Em seu discurso de despedida como chefe de Estado na última quinta (19), Raúl Castro, que mantém a palavra final na política de Cuba, achou espaço para condenar o que chama de golpe parlamentar no Brasil (o impeachment de 2016) e a recente prisão do ex-presidente Lula.
 
O recado confirma expectativas de integrantes do governo brasileiro: a relação política estremecida desde a queda de Dilma Rousseff não deve melhorar com Michel Temer no poder. O sucessor de Castro, Miguel Díaz-Canel, afirma que a política exterior cubana “se manterá inalterável”.
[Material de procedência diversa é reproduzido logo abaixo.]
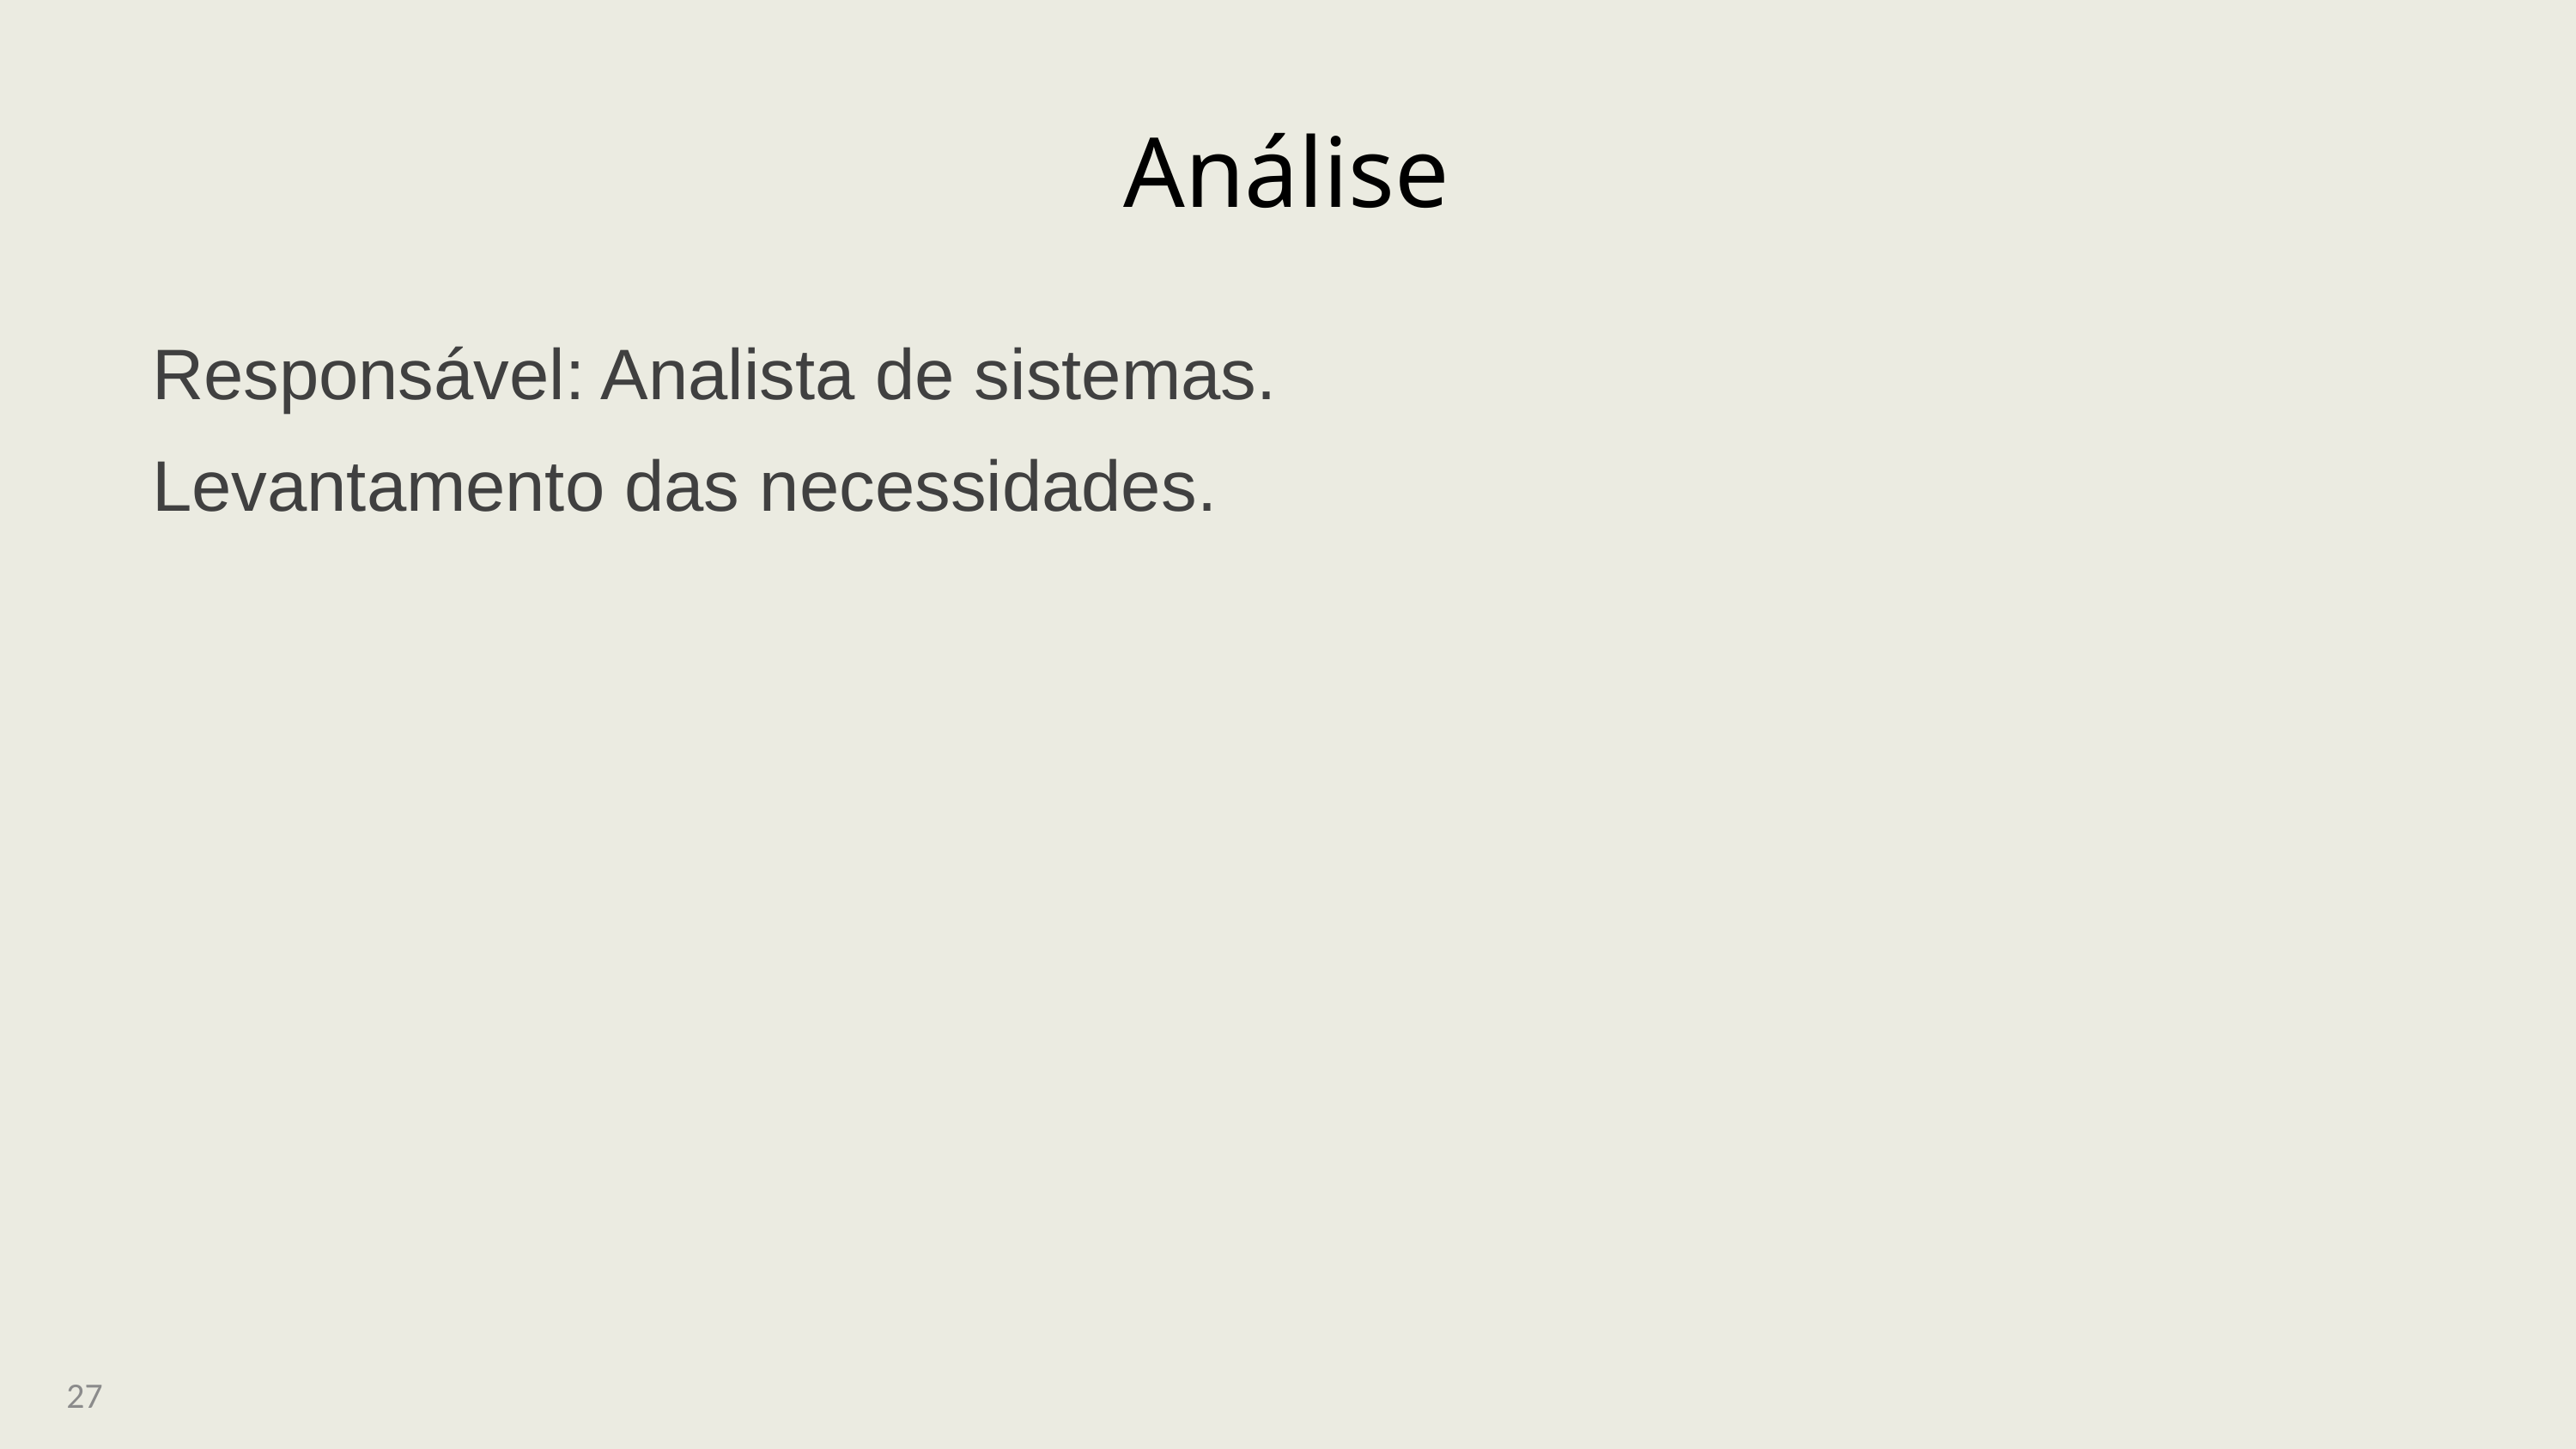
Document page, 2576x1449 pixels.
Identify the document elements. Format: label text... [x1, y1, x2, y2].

Se no campo político a expectativa é manter as relações bilaterais geladas até o próximo governo no Brasil, no comércio não há sinal de tensão. Prevalece o pragmatismo: impelidas por frango, óleo e farelo de soja, saltaram 48% as importações cubanas do Brasil no primeiro trimestre, após aumento de 7,7% em 2017.
Para interlocutores do governo brasileiro, a crise da Venezuela, parceiro essencial de Cuba, fará a ilha se abrir ao capital estrangeiro, e o Brasil pode se beneficiar. 
Os dois países continuam sem embaixadores em Brasília e em Havana. O governo cubano nunca respondeu ao pedido de agrément feito no início de 2017 pelo Brasil para o embaixador Frederico Meyer e retirou sua embaixadora de Brasília no fim de 2016.
A elevação do tom do governo Temer com Caracas também afasta Cuba e Brasil, mas é o corte nas linhas de crédito concedidas à ilha nos anos de governo do PT que deixou o regime mais contrariado.
Além dos US$ 682 milhões (R$ 2,3 bilhões no câmbio atual) financiados pelo BNDES para ampliar e modernizar o porto de Mariel pela Odebrecht nos governos de Lula e Dilma, o Brasil mantinha acordo para emprestar ? 56,3 milhões (R$ 235,7 milhões) a Cuba pelo programa Mais Alimentos Internacional. A linha servia para que Havana adquirisse maquinário e implementos agrícolas brasileiros.